Sweeney was awarded the Military Cross (MC) for rescuing a wounded corporal of his platoon on 7 June 1944 while under heavy fire near Escoville. Sweeney was wounded during the Battle of Normandy in July 1944 and was evacuated to England. He rejoined the 2nd Oxfordshire and Buckinghamshire Light Infantry (the 52nd) in October 1944. He served in the Ardennes and the Netherlands from December 1944 to February 1945. He served in Operation Varsity: the air assault landing over the Rhine on 24 March 1945, and took part in the advance across Germany to the Baltic Sea. In October 1945 the 2nd Battalion, Oxfordshire and Buckinghamshire Light Infantry (the 52nd) was posted to Palestine, where Sweeney served during the Palestine Emergency.

==Post Second World War==
In 1946 Colonel Sweeney was appointed instructor at the Infantry Battle School near Haifa. He served as adjutant of the 1st Oxfordshire and Buckinghamshire Light Infantry in the Suez Canal Zone from 1951 to 1953. He commanded the Oxfordshire and Buckinghamshire Light Infantry guard of honour at the Coronation of Queen Elizabeth II on 2 June 1953. The senior warrant officer of the guard of honour was RSM, later Major John Stevenson MBE DCM.
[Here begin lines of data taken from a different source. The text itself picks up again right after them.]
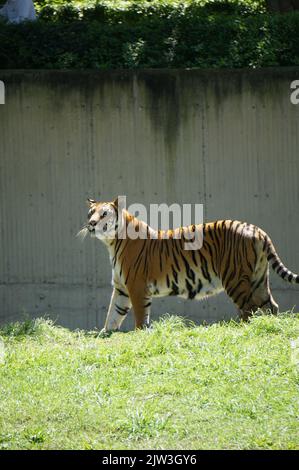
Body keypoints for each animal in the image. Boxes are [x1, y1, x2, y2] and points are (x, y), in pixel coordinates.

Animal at [78, 197, 299, 334]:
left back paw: (242, 329)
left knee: (249, 309)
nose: (91, 223)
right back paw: (271, 327)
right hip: (258, 279)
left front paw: (139, 334)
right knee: (270, 306)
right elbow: (114, 314)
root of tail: (257, 229)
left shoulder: (136, 286)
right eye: (91, 212)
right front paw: (105, 333)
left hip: (235, 279)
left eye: (104, 214)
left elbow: (140, 316)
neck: (111, 242)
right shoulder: (122, 288)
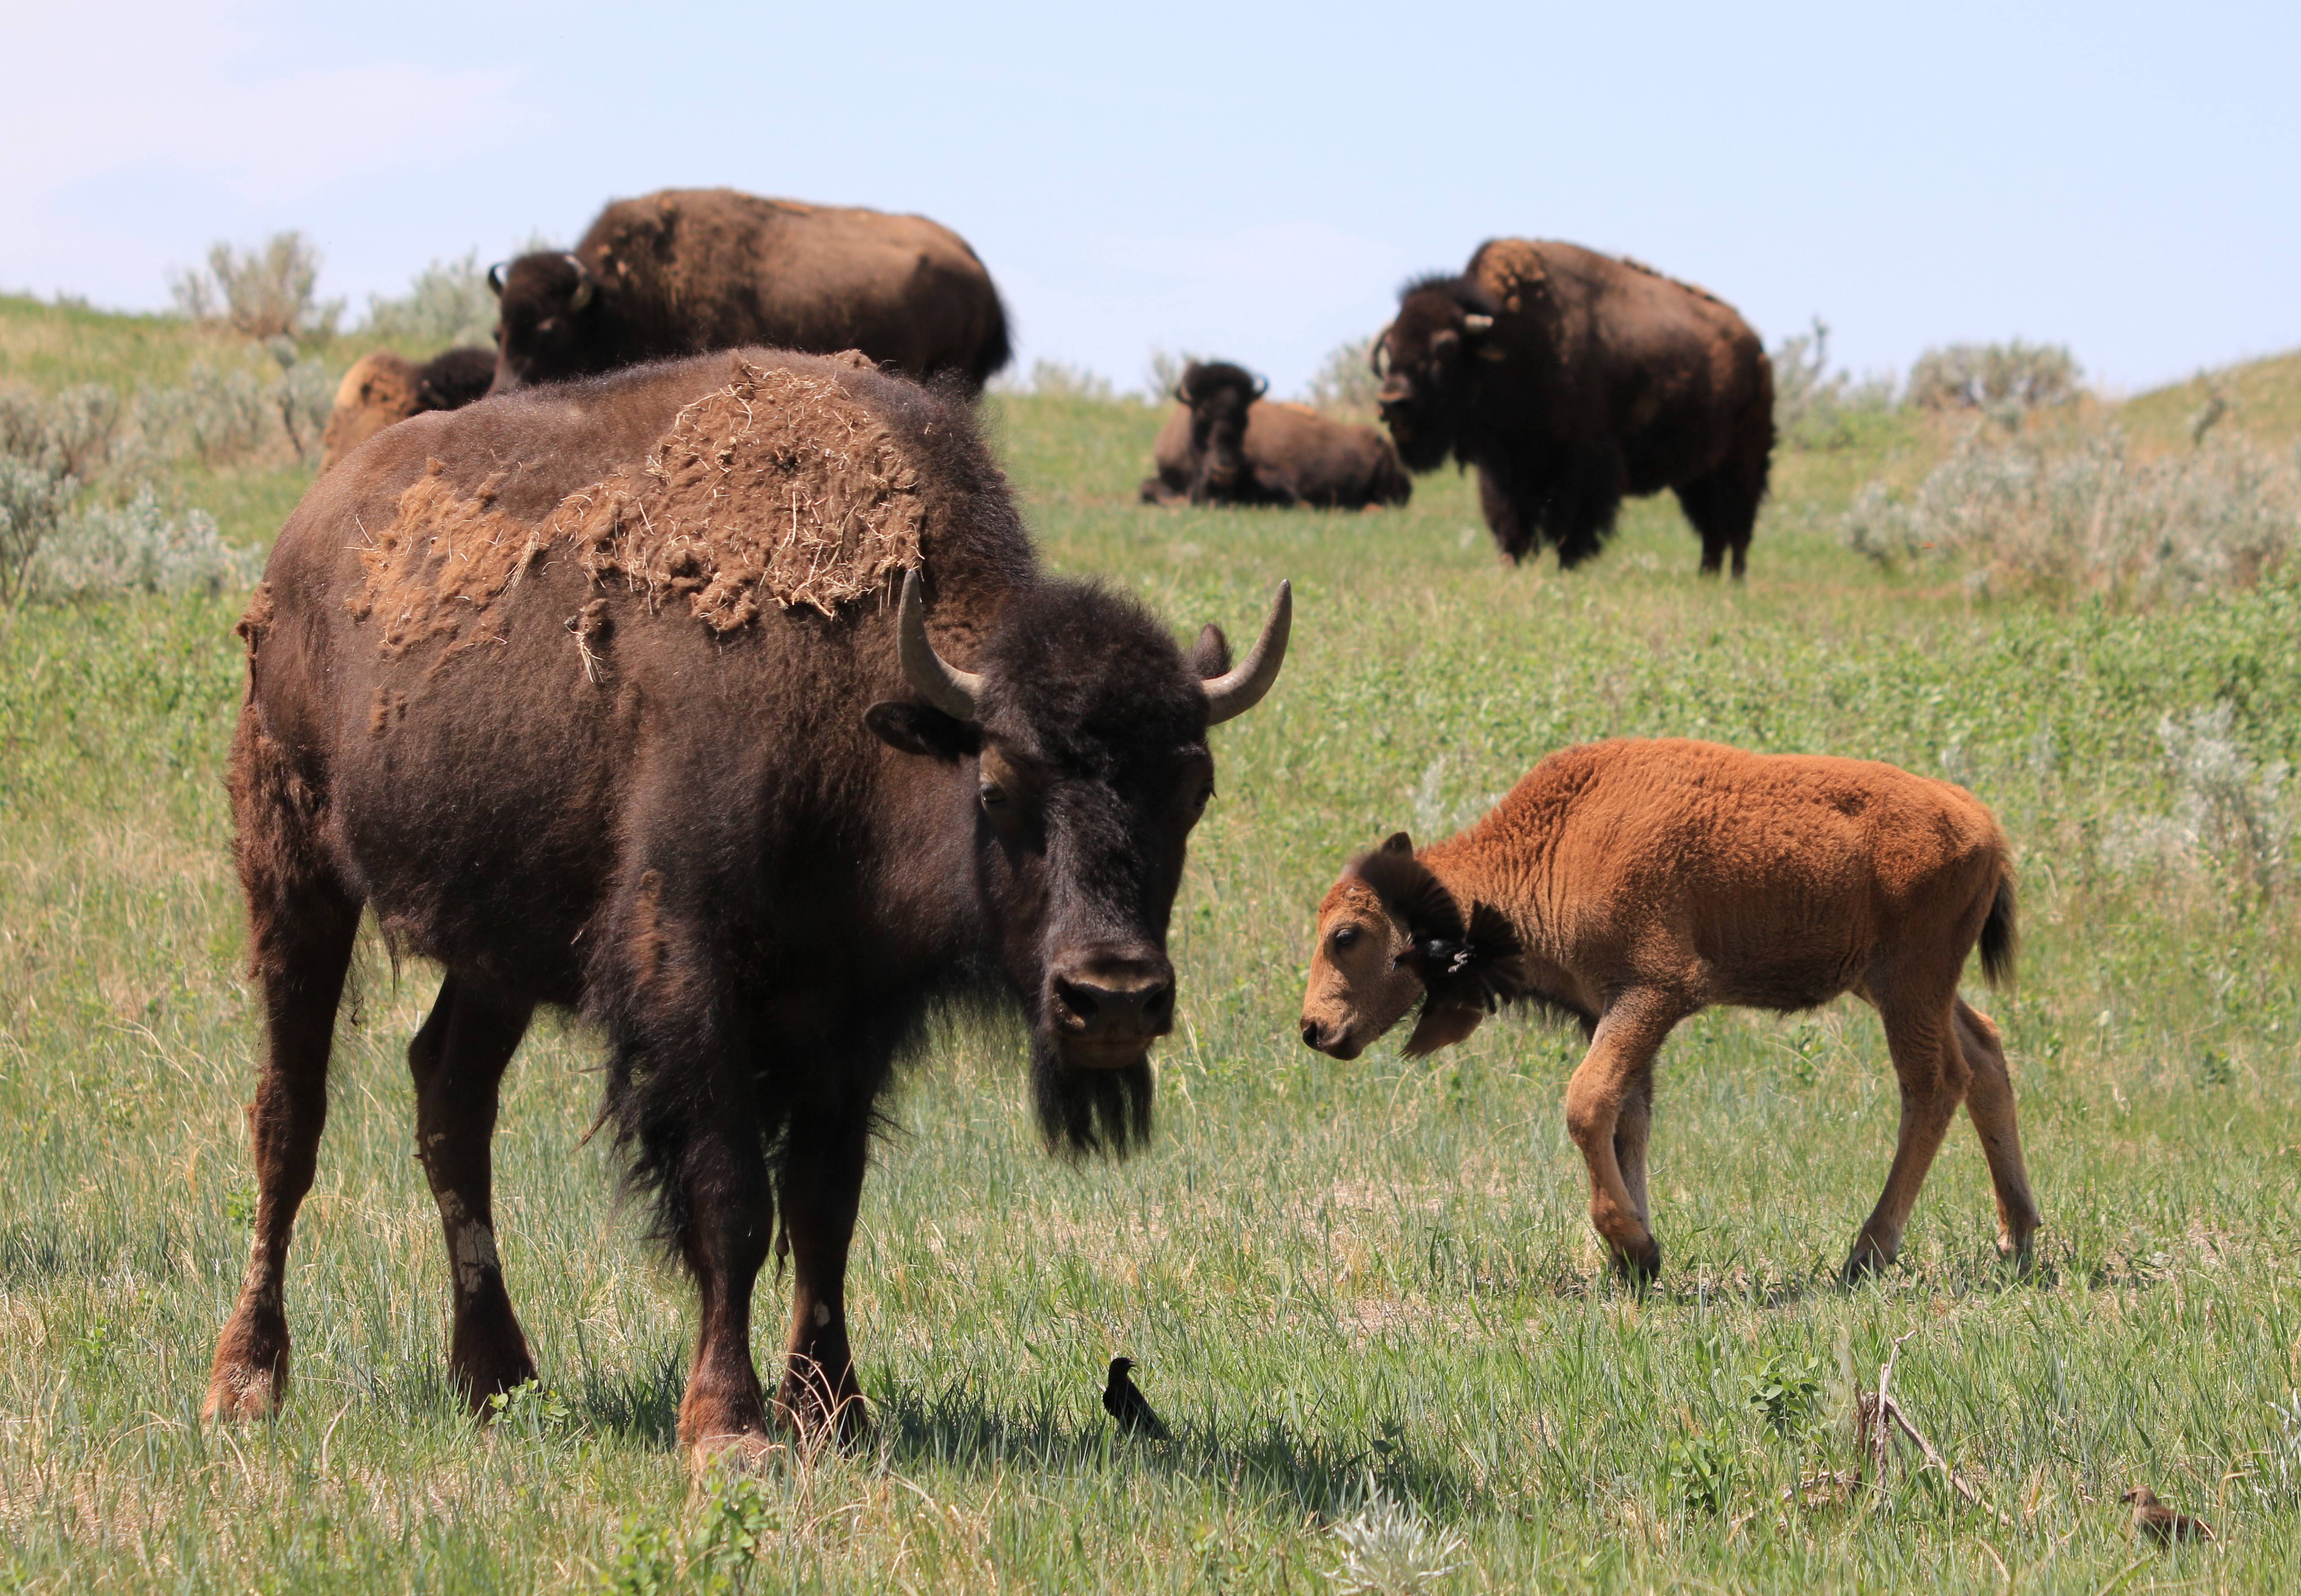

He served in Cyprus as a company commander from 1956 to 1959 and was mentioned in dispatches. He was promoted to lieutenant colonel in 1962. Sweeney commanded the 1st Green Jackets (43rd and 52nd) at Penang from April 1962 to January 1964. The regiment was deployed to Brunei in December 1962 following an Indonesia backed uprising. He was mentioned in dispatches. He commanded the 1st Green Jackets (43rd and 52nd) in Borneo during the confrontation with Indonesia and was again mentioned in dispatches.

On 1 January 1966 the 1st Green Jackets (43rd and 52nd) became the 1st Battalion, Royal Green Jackets. He was defence advisor to the UK Mission to the United Nations in New York from 1966 to 1969. He then became head of public relations HQ BAOR, Germany. He was deputy commandant of the School of Infantry from 1971 to 1974.

Sweeney retired from the British Army in 1974. He was director general of the Battersea Dogs Home from 1974 to 1988. He was the subject of a This is Your Life programme presented by Eamonn Andrews on 20 March 1985. Guests who appeared on the programme included Katie Boyle, Richard Todd and former Oxford and Bucks Light Infantry soldiers: General Sir Antony Read, General Sir Edward Jones (British Army officer), Major Sandy Smith (British Army officer), Major John Stevenson and Jack " Bill " Bailey. Sweeney was chairman of the 43rd & 52nd Old Comrades Association. In retirement he lived in Warwickshire and later in Shepton Mallet, Somerset.

Sweeney married Geraldine Follett in 1942, with whom he had two sons and three daughters. He died on 4 June 2001; a memorial service was held at Douai Abbey, Woolhampton, Berkshire.